[Collection entries]
::::::::
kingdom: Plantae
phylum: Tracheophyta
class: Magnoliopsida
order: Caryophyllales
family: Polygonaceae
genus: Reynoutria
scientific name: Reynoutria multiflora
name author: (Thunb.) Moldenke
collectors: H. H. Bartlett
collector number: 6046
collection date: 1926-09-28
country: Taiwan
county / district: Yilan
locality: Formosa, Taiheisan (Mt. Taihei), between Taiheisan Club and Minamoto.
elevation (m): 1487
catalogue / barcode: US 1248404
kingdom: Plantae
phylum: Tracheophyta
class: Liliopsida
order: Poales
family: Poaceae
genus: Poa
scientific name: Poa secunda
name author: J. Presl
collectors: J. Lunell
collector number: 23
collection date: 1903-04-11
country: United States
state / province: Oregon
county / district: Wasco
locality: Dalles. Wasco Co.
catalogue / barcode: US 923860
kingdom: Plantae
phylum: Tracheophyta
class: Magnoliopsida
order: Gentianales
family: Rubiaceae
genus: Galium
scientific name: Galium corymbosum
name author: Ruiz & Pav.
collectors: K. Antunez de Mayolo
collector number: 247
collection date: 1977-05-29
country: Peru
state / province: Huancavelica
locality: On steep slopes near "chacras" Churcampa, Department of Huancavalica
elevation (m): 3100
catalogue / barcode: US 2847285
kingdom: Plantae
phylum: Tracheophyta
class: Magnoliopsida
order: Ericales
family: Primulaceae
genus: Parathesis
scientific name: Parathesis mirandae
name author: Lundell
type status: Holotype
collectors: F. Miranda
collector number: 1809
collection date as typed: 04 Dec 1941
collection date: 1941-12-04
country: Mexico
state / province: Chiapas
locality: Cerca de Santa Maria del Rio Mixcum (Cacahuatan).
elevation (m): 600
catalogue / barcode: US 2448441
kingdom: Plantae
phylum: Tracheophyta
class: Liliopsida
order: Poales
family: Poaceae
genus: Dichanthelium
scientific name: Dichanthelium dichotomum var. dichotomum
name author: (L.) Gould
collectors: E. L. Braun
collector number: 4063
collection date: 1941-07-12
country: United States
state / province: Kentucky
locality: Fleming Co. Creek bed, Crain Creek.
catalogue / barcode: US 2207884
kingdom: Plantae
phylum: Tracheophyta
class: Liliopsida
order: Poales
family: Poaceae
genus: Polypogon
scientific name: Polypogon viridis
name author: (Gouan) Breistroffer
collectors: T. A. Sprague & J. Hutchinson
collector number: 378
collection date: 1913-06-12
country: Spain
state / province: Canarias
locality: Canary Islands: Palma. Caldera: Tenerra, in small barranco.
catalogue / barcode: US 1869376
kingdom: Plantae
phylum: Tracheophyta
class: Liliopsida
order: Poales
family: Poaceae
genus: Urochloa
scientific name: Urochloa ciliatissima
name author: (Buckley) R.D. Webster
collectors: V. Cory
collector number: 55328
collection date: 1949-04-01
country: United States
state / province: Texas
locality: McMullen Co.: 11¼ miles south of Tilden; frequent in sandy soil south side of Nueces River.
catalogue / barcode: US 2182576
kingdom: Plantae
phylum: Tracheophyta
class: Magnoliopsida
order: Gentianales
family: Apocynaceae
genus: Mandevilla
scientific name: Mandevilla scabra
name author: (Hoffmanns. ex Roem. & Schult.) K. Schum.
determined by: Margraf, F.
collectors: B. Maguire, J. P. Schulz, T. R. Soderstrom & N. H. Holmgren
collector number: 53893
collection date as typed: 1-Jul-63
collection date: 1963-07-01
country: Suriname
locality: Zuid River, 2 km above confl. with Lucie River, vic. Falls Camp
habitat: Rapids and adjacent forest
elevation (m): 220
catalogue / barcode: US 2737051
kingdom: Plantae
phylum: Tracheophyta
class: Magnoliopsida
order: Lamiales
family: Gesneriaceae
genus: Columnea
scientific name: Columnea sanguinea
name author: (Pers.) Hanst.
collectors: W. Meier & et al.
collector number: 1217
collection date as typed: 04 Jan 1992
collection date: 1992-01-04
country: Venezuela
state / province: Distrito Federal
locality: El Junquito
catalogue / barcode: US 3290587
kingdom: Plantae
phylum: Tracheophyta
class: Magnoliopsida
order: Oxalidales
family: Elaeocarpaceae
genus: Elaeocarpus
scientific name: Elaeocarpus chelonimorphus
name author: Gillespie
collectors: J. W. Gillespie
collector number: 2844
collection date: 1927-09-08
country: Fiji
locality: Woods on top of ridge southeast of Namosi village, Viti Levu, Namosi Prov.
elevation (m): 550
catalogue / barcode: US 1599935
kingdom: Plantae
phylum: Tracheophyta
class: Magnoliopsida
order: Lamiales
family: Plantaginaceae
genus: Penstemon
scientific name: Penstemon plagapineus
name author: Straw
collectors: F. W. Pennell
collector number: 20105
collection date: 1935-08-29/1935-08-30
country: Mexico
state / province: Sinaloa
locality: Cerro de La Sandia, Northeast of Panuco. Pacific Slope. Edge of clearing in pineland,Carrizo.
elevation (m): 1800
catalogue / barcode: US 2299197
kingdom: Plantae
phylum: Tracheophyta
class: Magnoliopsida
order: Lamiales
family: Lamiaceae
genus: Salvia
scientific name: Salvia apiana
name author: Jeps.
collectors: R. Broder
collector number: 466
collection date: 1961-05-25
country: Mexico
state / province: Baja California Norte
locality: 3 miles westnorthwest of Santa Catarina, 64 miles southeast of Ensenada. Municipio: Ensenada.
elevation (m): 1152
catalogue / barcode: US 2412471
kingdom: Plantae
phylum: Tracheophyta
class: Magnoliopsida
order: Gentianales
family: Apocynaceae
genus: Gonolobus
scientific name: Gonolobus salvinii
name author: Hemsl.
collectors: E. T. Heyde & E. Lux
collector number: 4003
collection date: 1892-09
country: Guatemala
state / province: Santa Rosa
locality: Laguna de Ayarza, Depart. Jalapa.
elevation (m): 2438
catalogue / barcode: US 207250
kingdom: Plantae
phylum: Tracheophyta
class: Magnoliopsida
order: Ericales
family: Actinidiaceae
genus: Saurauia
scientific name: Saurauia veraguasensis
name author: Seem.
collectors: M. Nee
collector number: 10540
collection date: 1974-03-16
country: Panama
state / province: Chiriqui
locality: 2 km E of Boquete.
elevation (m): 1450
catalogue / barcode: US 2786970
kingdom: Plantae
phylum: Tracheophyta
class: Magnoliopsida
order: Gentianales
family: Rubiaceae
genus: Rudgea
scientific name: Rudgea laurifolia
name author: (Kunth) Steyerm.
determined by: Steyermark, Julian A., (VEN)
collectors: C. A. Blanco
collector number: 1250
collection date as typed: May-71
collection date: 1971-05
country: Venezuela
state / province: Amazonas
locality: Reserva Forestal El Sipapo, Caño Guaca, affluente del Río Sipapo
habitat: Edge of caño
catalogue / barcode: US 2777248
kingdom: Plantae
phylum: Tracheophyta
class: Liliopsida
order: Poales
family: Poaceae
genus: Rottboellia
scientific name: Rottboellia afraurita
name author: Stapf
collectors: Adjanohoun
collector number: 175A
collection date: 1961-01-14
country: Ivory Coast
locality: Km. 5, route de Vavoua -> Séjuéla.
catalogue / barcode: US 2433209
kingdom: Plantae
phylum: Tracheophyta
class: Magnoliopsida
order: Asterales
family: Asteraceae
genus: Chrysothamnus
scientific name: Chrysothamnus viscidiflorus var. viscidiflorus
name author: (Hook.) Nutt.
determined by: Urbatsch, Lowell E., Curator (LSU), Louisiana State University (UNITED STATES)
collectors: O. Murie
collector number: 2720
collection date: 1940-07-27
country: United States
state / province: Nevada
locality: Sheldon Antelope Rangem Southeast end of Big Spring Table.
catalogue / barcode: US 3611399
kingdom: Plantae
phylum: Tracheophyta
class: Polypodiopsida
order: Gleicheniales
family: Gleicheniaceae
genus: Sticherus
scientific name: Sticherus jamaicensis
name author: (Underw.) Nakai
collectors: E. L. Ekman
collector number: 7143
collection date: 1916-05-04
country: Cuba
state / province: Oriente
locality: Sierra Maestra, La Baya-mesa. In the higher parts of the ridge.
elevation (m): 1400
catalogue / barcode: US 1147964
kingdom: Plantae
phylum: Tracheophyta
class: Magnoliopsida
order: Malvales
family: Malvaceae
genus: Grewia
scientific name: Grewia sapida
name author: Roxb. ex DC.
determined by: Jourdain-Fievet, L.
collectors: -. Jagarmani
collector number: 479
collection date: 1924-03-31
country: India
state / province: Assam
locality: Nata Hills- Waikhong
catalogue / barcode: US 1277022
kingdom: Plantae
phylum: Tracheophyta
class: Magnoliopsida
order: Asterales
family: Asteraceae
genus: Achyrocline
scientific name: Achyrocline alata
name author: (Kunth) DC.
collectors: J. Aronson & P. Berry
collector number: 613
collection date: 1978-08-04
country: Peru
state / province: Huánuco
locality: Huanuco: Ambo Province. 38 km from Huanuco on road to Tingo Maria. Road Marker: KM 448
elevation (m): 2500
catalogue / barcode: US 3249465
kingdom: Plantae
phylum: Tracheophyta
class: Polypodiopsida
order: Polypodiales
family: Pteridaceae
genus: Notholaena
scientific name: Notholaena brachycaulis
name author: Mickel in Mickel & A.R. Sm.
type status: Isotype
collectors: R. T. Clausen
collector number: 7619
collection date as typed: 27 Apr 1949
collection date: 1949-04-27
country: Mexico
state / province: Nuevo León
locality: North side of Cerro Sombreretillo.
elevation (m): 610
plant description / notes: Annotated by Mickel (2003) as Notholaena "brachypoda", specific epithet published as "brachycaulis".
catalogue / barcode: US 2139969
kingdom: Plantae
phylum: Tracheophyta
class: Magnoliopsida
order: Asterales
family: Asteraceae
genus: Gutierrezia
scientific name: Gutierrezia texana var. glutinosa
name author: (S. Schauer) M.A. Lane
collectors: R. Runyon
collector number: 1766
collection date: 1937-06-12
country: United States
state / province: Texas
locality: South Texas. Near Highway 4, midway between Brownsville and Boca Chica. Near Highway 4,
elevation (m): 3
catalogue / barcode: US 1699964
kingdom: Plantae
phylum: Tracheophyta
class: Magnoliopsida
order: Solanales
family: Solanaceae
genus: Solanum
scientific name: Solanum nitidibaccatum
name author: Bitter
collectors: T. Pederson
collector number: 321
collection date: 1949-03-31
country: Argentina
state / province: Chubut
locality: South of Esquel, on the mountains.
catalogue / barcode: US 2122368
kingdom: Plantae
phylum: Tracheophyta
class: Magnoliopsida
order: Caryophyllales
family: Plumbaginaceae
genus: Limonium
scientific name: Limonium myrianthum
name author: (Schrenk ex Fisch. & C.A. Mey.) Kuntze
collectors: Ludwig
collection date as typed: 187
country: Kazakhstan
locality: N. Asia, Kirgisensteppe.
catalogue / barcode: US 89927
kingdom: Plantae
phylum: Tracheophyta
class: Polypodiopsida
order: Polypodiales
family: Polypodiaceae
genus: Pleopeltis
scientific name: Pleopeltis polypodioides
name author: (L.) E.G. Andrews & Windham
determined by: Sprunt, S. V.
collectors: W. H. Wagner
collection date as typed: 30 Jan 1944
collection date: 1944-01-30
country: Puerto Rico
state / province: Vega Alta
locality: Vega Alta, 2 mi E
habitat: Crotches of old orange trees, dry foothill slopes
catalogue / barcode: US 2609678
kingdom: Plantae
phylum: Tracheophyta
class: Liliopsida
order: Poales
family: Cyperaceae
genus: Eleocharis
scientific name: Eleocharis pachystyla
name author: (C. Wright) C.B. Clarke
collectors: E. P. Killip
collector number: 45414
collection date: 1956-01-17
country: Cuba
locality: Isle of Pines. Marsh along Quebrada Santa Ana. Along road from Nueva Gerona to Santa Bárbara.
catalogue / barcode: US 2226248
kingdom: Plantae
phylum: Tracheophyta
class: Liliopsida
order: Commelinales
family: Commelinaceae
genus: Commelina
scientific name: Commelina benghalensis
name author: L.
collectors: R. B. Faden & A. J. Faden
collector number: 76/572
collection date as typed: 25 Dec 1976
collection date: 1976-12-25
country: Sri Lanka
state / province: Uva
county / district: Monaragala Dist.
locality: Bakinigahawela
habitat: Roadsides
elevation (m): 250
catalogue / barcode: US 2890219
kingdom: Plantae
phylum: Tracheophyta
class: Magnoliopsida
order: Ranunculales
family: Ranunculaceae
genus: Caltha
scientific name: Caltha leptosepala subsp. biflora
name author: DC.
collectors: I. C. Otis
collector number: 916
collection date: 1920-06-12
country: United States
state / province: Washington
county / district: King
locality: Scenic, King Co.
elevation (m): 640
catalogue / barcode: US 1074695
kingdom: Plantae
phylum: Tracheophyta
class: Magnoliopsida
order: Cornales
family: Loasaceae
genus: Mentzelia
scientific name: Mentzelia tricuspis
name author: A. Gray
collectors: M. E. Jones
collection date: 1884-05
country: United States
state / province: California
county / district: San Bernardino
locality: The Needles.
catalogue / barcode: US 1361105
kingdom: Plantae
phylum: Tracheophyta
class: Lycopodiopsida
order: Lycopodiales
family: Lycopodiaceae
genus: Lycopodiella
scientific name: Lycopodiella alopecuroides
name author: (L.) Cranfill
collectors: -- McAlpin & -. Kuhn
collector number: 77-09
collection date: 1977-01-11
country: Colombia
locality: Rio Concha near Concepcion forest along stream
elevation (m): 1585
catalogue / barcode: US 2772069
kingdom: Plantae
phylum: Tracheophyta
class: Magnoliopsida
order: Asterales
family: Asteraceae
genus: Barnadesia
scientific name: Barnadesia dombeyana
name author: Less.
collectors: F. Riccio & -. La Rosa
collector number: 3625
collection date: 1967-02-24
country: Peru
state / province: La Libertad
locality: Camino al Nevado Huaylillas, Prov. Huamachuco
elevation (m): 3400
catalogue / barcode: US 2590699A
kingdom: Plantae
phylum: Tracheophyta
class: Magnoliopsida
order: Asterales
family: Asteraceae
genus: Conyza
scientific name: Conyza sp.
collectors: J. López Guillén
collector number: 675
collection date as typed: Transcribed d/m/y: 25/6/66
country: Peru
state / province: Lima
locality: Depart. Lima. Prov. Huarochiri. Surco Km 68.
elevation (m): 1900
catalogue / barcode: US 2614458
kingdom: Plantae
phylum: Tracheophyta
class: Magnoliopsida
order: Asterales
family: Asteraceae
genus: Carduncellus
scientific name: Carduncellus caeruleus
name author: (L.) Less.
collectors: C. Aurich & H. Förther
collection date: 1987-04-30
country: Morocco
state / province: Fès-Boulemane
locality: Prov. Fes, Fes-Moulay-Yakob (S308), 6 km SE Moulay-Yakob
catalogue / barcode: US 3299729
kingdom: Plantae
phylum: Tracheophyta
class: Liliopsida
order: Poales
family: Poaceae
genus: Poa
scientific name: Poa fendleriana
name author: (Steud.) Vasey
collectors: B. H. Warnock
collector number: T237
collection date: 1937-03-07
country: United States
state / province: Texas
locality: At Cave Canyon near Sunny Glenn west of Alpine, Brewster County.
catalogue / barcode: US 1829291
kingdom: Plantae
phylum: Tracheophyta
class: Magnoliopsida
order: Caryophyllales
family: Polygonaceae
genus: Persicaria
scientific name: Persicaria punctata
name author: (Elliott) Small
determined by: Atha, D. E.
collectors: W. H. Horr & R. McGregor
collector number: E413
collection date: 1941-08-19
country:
::::::::
→ **DIRECTIVE**:
Repeat word for word the part of the items that opens with their first line and closes with the line containing "county / district: Yilan", both ends included.

→ **ANSWER TO THIS EXERCISE**:
kingdom: Plantae
phylum: Tracheophyta
class: Magnoliopsida
order: Caryophyllales
family: Polygonaceae
genus: Reynoutria
scientific name: Reynoutria multiflora
name author: (Thunb.) Moldenke
collectors: H. H. Bartlett
collector number: 6046
collection date: 1926-09-28
country: Taiwan
county / district: Yilan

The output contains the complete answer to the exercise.